It is difficult to suppress a yawn, a “ho hum,” and a weary sense of déjà vu, in reading the slick-paper report of the National Commission on Excellence in Education. It was a media event for a day; it has given columnists something to write about, and commissions and legislatures an excuse to hold more hearings.
But it won’t have any more impact than a hundred other bad “report cards” on the schools because it offers remedies that do not tackle the real problem.
If I may use an irreverent comparison, it’s as though we were reading a report by a national commission on excellence in religion which overlooked the fundamental of faith in God. Or, if I may use a more practical comparison, it’s as though we were reading a report by a national commission on excellence in home maintenance which failed to recognize the problem of termites eating out the foundations.
The Commission duly noted the already-known depressing facts: the 23 million adult illiterates, the 17-year decline in SAT scores, the U.S. failures in national and international competitions.
The Commission’s recommendations start with requiring four years of English in high school so that students will be equipped to comprehend what they read, write effective papers, discuss ideas intelligently, and know our literary heritage. But the problem is that the students are illiterate, so it will hardly do them any good to sit in English literature classes and be exposed to “our literary heritage.”

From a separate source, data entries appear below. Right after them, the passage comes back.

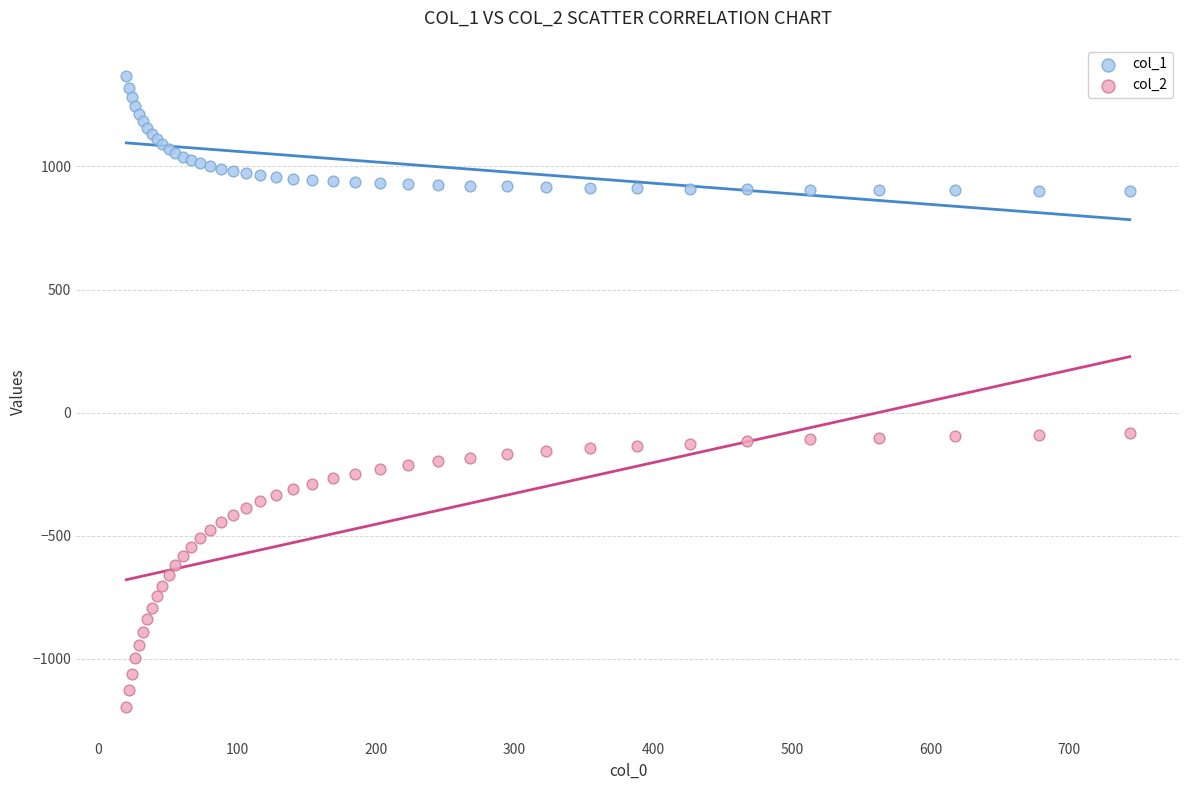

Which series has the largest Y range (max minus min)?

col_2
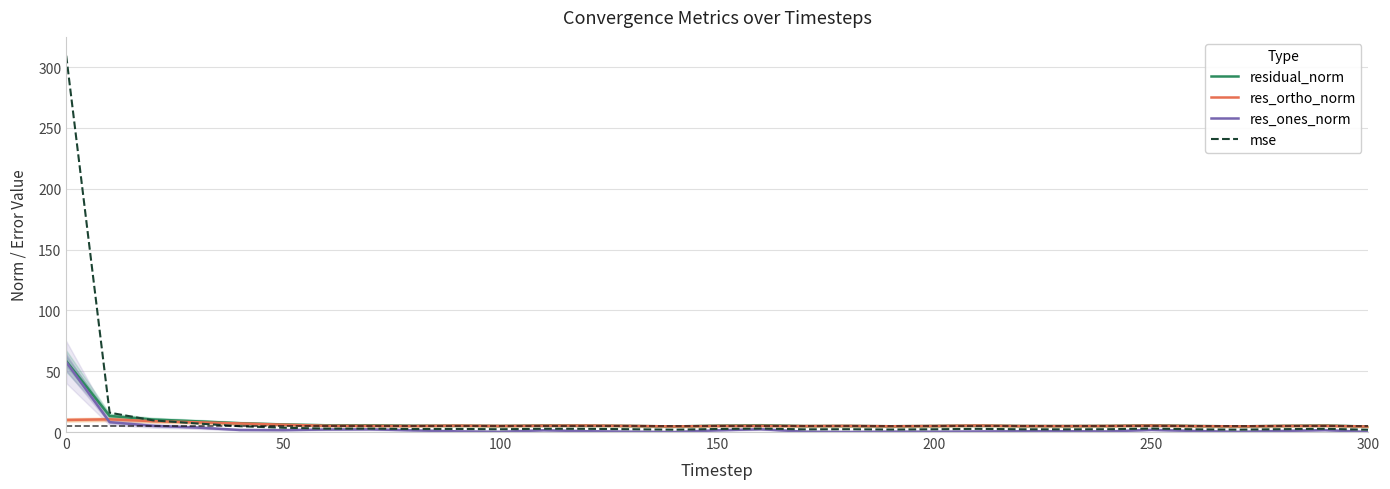

Which series has the widest spread of values?

mse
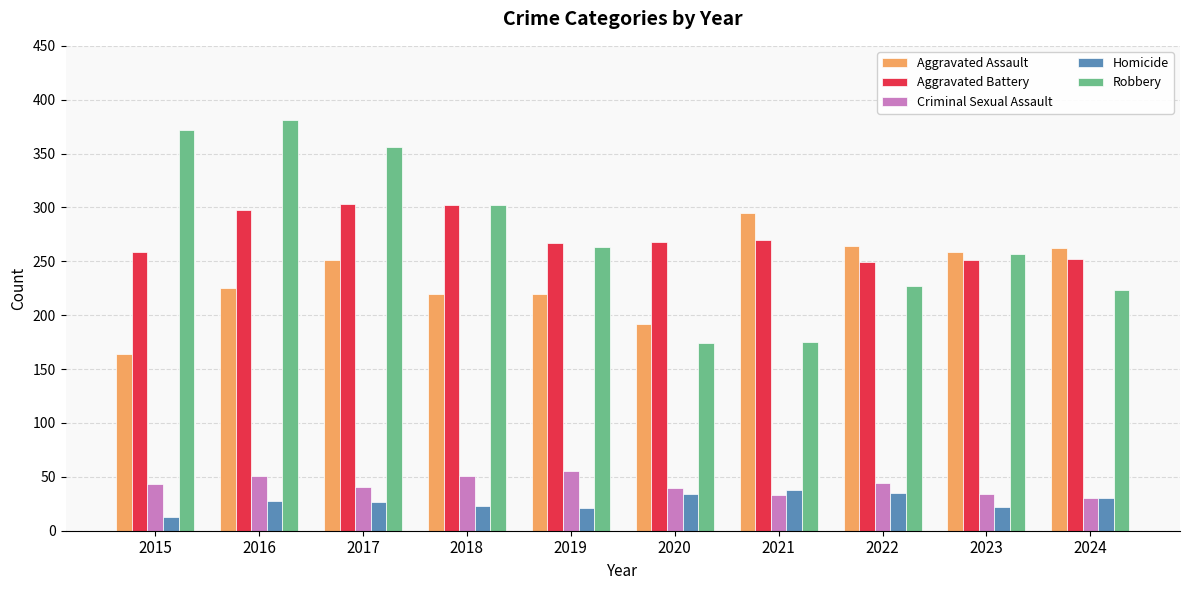

What is the sum of all Aggravated Battery values?

2719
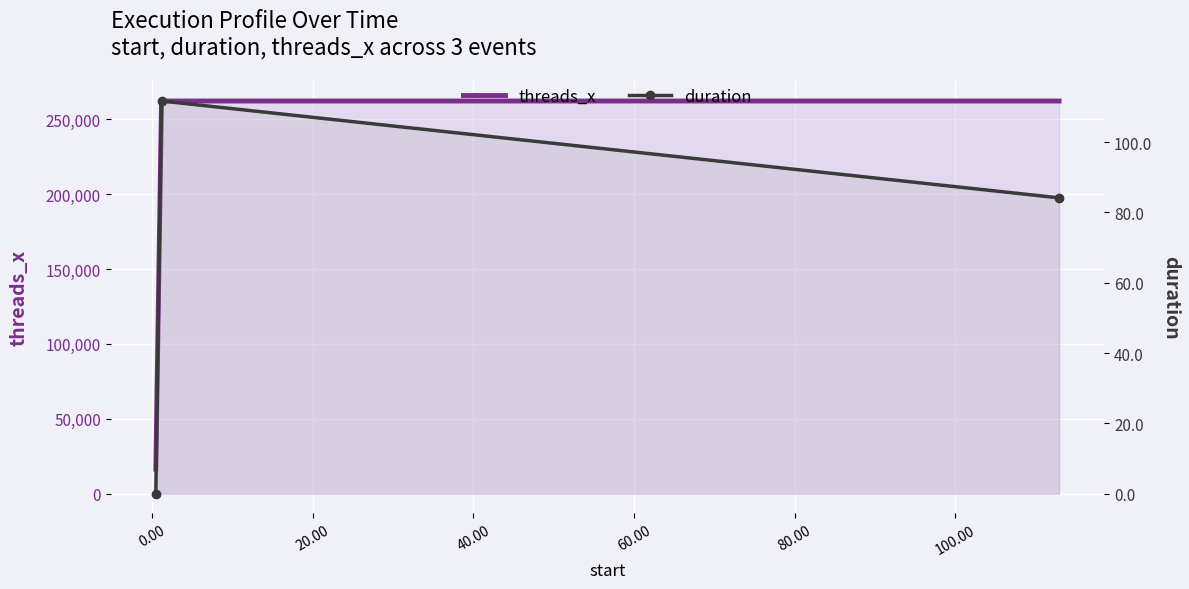

What are all the series names shown in the legend?

threads_x, duration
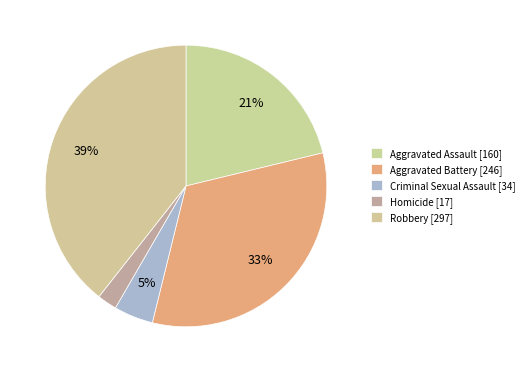

How many slices are in this pie chart?

5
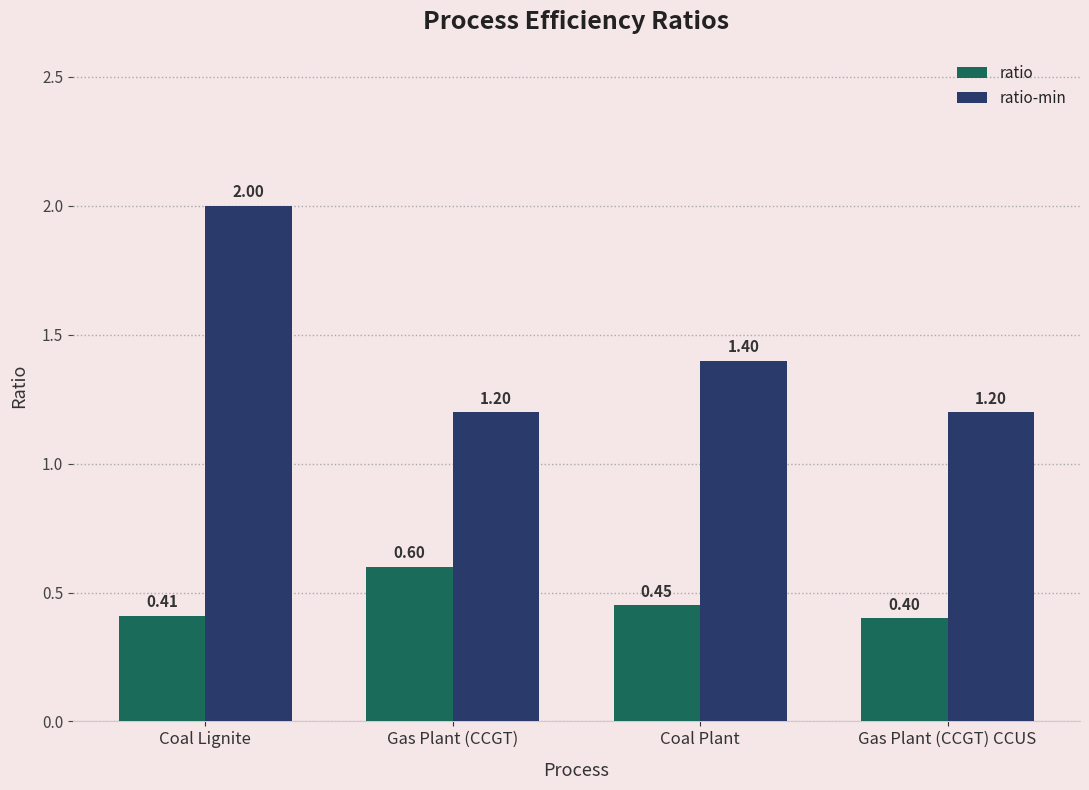

What is the lowest value of the ratio series?

0.4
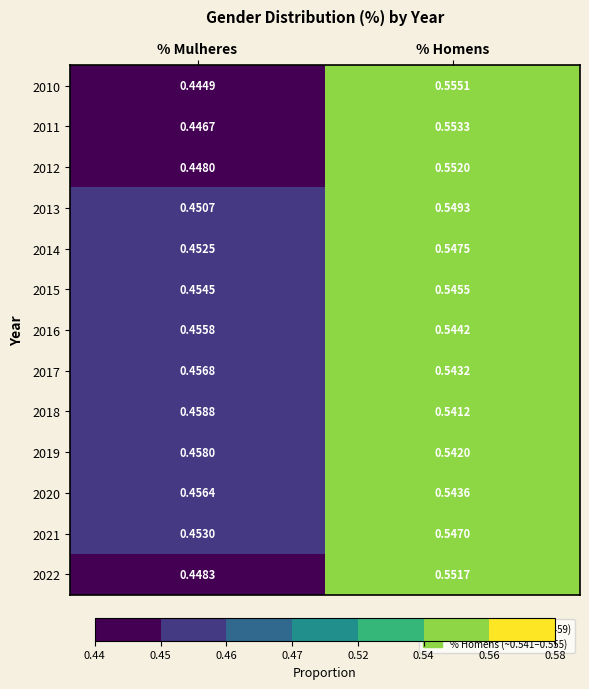

At which category is the sum across all series the highest?

% Homens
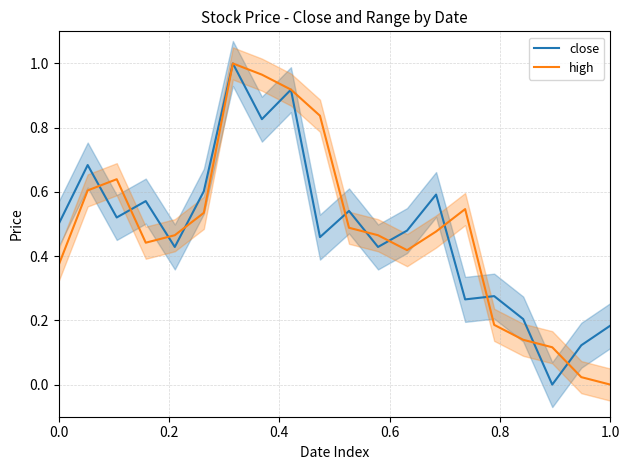

The value of close at 0.0 is 0.5. True or false?

True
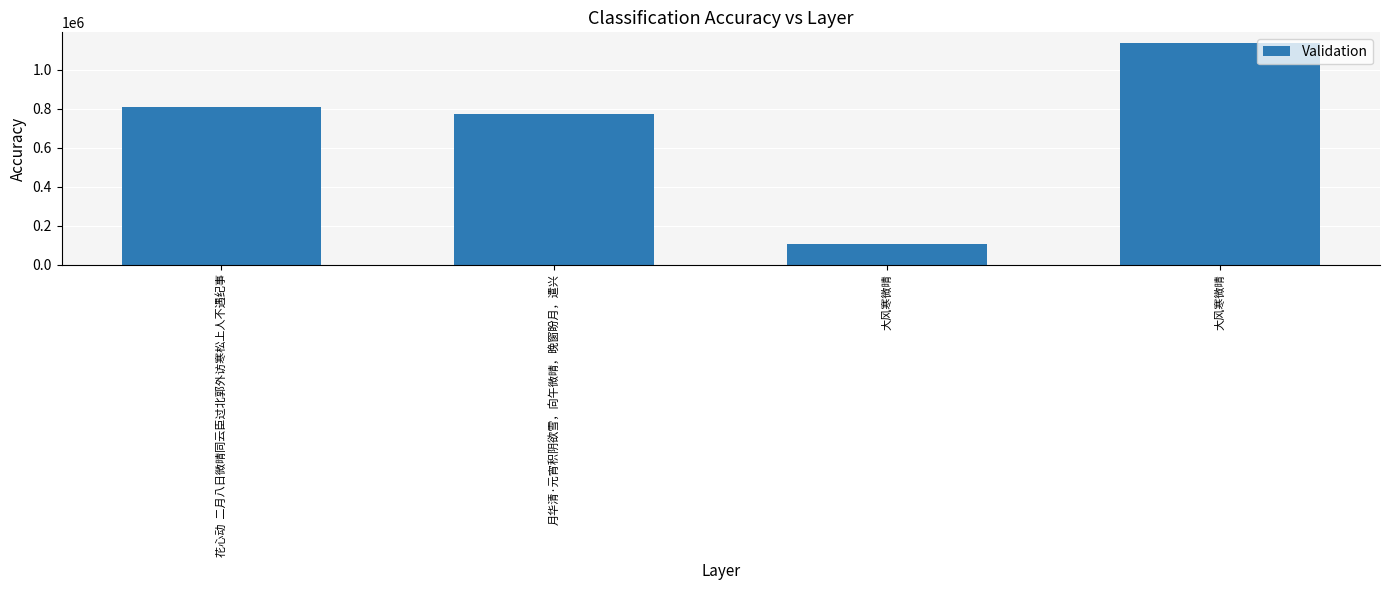

True or false: the data shows 1134470 at 大风寒微晴.

True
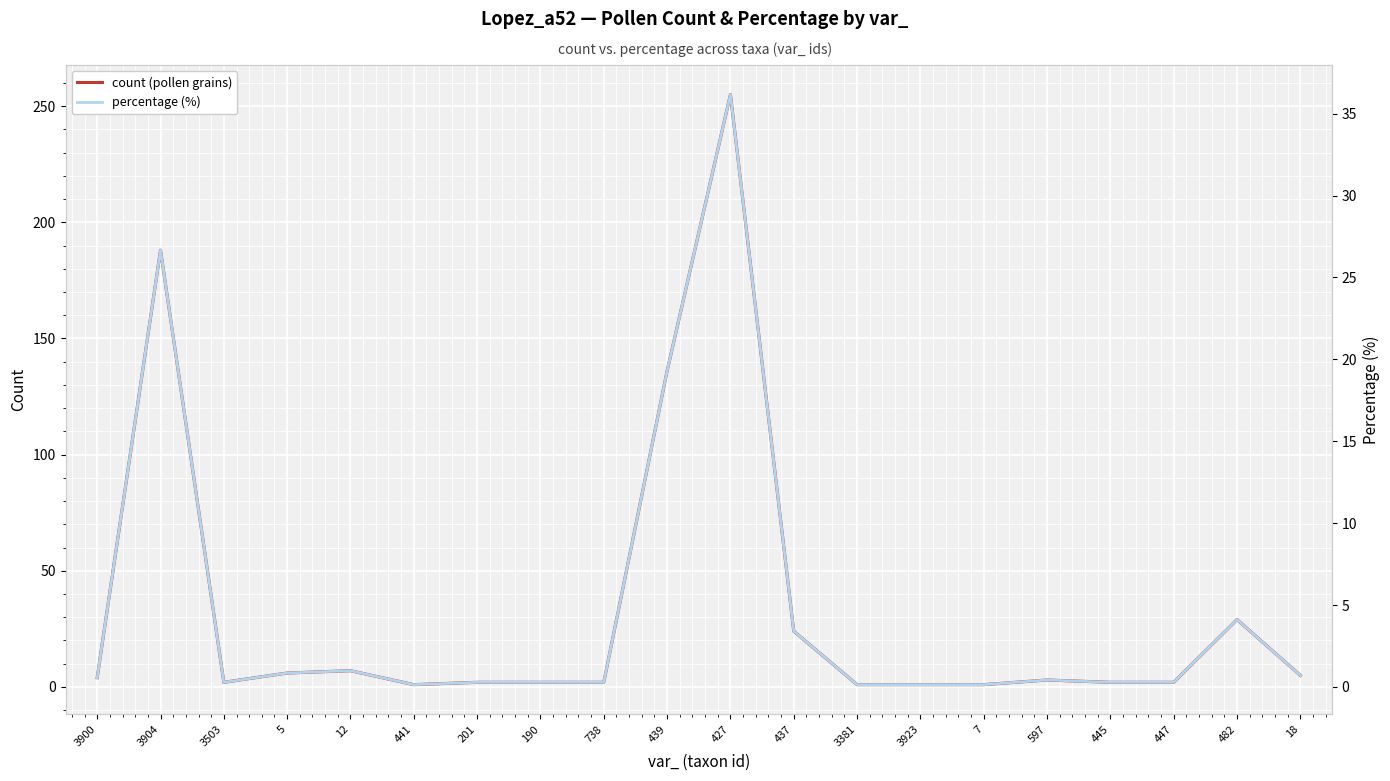

What is the maximum value shown in the chart?

255.0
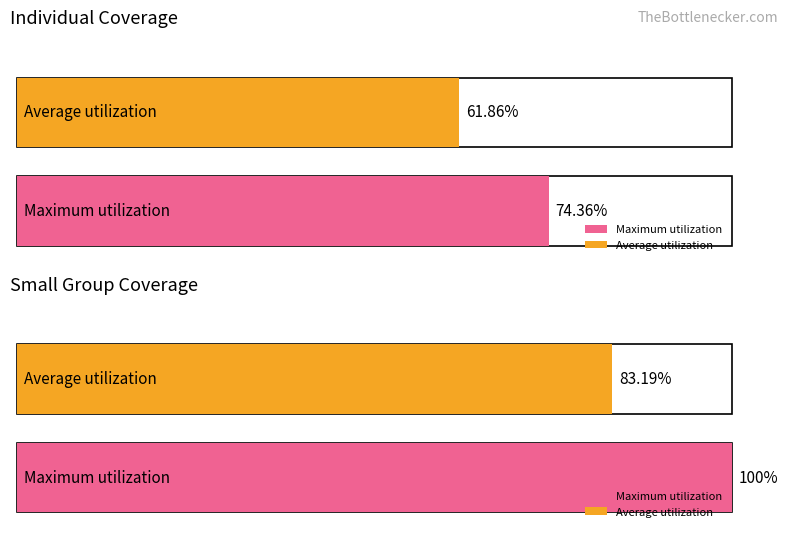

Does the chart contain any negative values?

No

The Commission is worried about the teaching of social science in high school, arguing that students should be taught the broad sweep of ancient and contemporary ideas, the fundamentals of how our American system operates, and how to grasp the difference between free and repressive societies. Of course, students should learn all those good things. But unless we are going to convert our high schools into children’s story-telling hours, the student must read that history themselves. So we are back to square one with their inability to read at all.
The Commission wants high schools to teach students how to apply mathematics and science to everyday situations, and to teach them about the social and environmental implications of scientific development. Those are very good objectives, but are absolutely dependent on the student’s ability to read at all.
The Commission’s primary contribution to this continuing debate is to recommend that all high school graduates be required to take the “Five New Basics,” which are defined as four years of English, three years of mathematics, three years of science, three years of social studies, and one-half year of computer science. Those are all good things, but they are basically irrelevant if the child isn’t a good reader.
The Commission misappropriated and misused the term “basics.” As parents and the public understand the term, “basics” does not mean the reading of high school-level literature, history, or science. “Basics” means the skills of reading, writing, and spelling the English language; plus the arithmetic skills of adding, subtracting, multiplying, and dividing, and of applying those skills to daily life such as getting the proper change at a checkout counter.
Instead of talking about tightening up standards for admission to college, the Commission would have done more for education if it had urged tightening up standards for admission to the Second Grade. The basic skill of reading should be taught in the First Grade, and, if it isn’t, the child spends the rest of his school years building castles in the sand which cannot survive the next wave.
The Commission didn’t need to spend $785,000 to find out what to do. It could have spent a few hundred dollars and bought copies of “Why Johnny Still Can’t Read” by Rudolf Flesch (Harper & Row, 1981). That book shows why children don’t learn how to read: they are not taught by the phonics method in the First Grade.
Another problem with the Commission’s report is its unchallenged acceptance of the large role of the Federal Government. The Commission says that the Federal Government “has the primary responsibility to identify the national interest in education. It should also help fund and support efforts to protect and promote that interest.”
The U.S. Constitution did not give the Federal Government any role whatsoever in education. The Federal role is a left-wing liberal creation and growth of the last 20 years—the same 20 years when standards of excellence have deteriorated so much.